Rheinische Post Krefeld Kempen
„Ich gehe immer noch bei Aldi einkaufen“
Der Trainer feiert mit der U-21-Nationalmannschaft den Europameistertitel.
KRAKAU (sid) Die U-21-Auswahl des Deutschen Fußball-Bundes ist tatsächlich Europameister geworden. Mit einer starken Teamleistung, großem taktischen Geschick und einem Kopfballtreffer von Mitchell Weiser bezwang die Mannschaft von Trainer Stefan Kuntz die hochfavorisierten Spanier in Krakau mi 1:0. Kuntz fühlte vor allem „Dankbarkeit“. Stefan Kuntz, haben Sie Ihren Erfolg schon realisiert? STEFAN KUNTZ Das braucht seine Zeit. Direkt nach dem Spiel ist das ein wenig unrealistisch. Erst kommt eine Zeremonie, dann wird man mit Bier vollgespritzt, dann kommt eine Pressekonferenz, dann wird man wieder mit Bier vollgespritzt. Aber so langsam kommt es. Wie war die Nacht nach dem Finale? KUNTZ Irgendwann bin ich für eine Stunde auf mein Zimmer gegangen, um etwas runter zu kommen. Da waren die Jungs unterwegs, und ich habe mich mit einer Flasche Rotwein und einer Zigarre vor das Hotel an einen Stehtisch gestellt. Dann habe ich irgendwann gesehen, wie die Jungs zurückgekommen sind.

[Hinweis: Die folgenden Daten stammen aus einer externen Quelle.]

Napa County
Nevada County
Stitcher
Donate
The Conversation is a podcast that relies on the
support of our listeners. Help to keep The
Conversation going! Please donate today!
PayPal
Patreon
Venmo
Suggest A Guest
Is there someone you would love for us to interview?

Welches Gefühl ist das stärkste? KUNTZ Dankbarkeit. Als ich U21Trainer geworden bin, ist die Idee nicht von allen Seiten mit Euphorie aufgenommen worden. Das Schönste war, als mich ein Elternteil eines Spielers in die Arme genommen hat und sich für das Vertrauen bedankt hat. Da bleibt einem erstmal der Atem weg. Der EM-Titel war toll. Aber ich gehe morgens immer noch bei Aldi einkaufen. Wie haben Sie das Siegtor von Mitchell Weiser erlebt? KUNTZ Ich habe den Torwart angeschaut. Von meiner Perspektive war nicht zu erkennen, wo der Ball hingehen kann. Aber dann ist der Torwart resigniert abgetaucht, und dann wackelte auf einmal das Netz. Hat das Confed-Cup-Team gratuliert? KUNTZ Jogi hat mir geschrieben. Das sind immer die ersten, die gratulieren. Insgesamt sind es 400, glaube ich. Ich habe nicht alle Nachrichten gelesen. Ich habe das Handy zurück- gelegt und genossen. Bei einigen habe ich aber auch zurückgeschrieben und gefragt: Wo warst du die letzten zwei Jahre? Was haben Sie Ihren Spielern vor dem Finale gesagt? KUNTZ Ich habe gesagt: Ihr habt nichts zu verlieren. Die größte Sache ist es, den Pokal zu gewinnen, also spielt mit großem Herzen. Und ich habe gesagt: Ich weiß genau, dass jeder einzelne von euch heute Abend glücklich ist, wenn Schmidti (Zeugwart Michael Schmidt, d.R.) oder Wini (Winfried Otto vom Fahrdienst) heute Europameister werden. Da war es ganz ruhig. Da wusste ich, dass das ein gutes Spiel wird, dass wir Spanien packen. DFB-Präsident Reinhard Grindel hat eine Vertragsverlängerung mit Ihnen angekündigt. Was sagen Sie dazu? KUNTZ Das macht mich sehr stolz. Ich habe ja schon gesagt, dass mir die Arbeit hier unglaublich Spaß macht. Wenn der Präsident mir gegenüber das auch sagt, werden wir sicherlich jetzt nicht getrennt auseinander gehen. Jemand hat zu mir gesagt, normalerweise müsse man auf dem Höhepunkt aufhören. Da kann ich mich jetzt nicht so mit anfreunden.